▶ [Task goal] Retype all of the data that follows, line for line.

▶ [Dataset entries]

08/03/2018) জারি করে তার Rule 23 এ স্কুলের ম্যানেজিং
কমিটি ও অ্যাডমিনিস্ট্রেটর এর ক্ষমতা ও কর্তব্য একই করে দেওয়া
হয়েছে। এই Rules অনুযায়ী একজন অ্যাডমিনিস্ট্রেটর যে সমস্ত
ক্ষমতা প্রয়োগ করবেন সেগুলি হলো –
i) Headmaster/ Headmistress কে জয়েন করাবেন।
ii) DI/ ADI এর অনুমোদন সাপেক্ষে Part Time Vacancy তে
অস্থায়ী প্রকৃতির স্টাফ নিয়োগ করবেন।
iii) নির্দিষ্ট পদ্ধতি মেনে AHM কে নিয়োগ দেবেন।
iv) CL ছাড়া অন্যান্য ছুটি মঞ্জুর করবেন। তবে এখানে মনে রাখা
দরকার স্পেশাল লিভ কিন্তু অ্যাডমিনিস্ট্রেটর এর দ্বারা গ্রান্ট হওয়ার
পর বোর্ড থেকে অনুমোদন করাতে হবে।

▶ [Task result]
08/03/2018) জারি করে তার Rule 23 এ স্কুলের ম্যানেজিং
কমিটি ও অ্যাডমিনিস্ট্রেটর এর ক্ষমতা ও কর্তব্য একই করে দেওয়া
হয়েছে। এই Rules অনুযায়ী একজন অ্যাডমিনিস্ট্রেটর যে সমস্ত
ক্ষমতা প্রয়োগ করবেন সেগুলি হলো –
i) Headmaster/ Headmistress কে জয়েন করাবেন।
ii) DI/ ADI এর অনুমোদন সাপেক্ষে Part Time Vacancy তে
অস্থায়ী প্রকৃতির স্টাফ নিয়োগ করবেন।
iii) নির্দিষ্ট পদ্ধতি মেনে AHM কে নিয়োগ দেবেন।
iv) CL ছাড়া অন্যান্য ছুটি মঞ্জুর করবেন। তবে এখানে মনে রাখা
দরকার স্পেশাল লিভ কিন্তু অ্যাডমিনিস্ট্রেটর এর দ্বারা গ্রান্ট হওয়ার
পর বোর্ড থেকে অনুমোদন করাতে হবে।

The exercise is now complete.